# Nomenclature of Components and Parts



## jar546 (Dec 5, 2018)

One thing I found out after relocating a few years ago is that different parts of the country don't always have the same name.  What I grew up calling something is not what others call it in another area.  Here is an example:

This is a picture of a pipe hanger.  This one in particular is used for conduit so when I asked for or ordered 3/4" emt pipe hangers, this is what I got.  Technically it is a conduit hanger but up north we called it a pipe hanger.

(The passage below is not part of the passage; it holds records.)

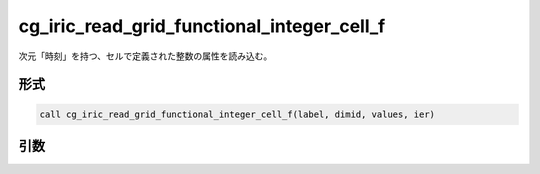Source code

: cg_iric_read_grid_functional_integer_cell_f
===========================================

次元「時刻」を持つ、セルで定義された整数の属性を読み込む。

形式
----
.. code-block:: fortran

   call cg_iric_read_grid_functional_integer_cell_f(label, dimid, values, ier)

引数
----

.. csv-table:: cg_iric_read_grid_functional_integer_cell_f の引数
   :file: cg_iric_read_grid_functional_integer_cell_f_args.csv
   :header-rows: 1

Here in south Florida they call them Minerallac straps based on the brand Minerallac, one of the companies that makes them.  When I first heard this I had no idea what the hell they were talking about until I actually had one in my hand.  This falls in line with Pampers and Xerox.




Does anyone else have any examples of things they had to relearn when you relocated to another area?


----------



## Spector_51 (Dec 10, 2018)

Who knows what a 1900 box is?
Ever heard of non metallic conduit referred to as "Smurf tube"?


----------



## mtlogcabin (Dec 10, 2018)

From Fl to MT
Footer is a foundation
Stem wall is a foundation wall
They had no idea what CBS construction is
They never saw a tie beam


----------



## ICE (Dec 10, 2018)

Spector_51 said:


> Who knows what a 1900 box is?
> Ever heard of non metallic conduit referred to as "Smurf tube"?


https://www.homedepot.com/p/Carlon-...VFMRkCh1mUgEPEAQYASABEgLYQPD_BwE&gclsrc=aw.ds


----------



## jar546 (Dec 10, 2018)

Spector_51 said:


> Who knows what a 1900 box is?
> Ever heard of non metallic conduit referred to as "Smurf tube"?



LOL
1900 box is a 4" square metal box, depth to be determined
No "tube" just "smurf" around here even though most of what we use is gray.


----------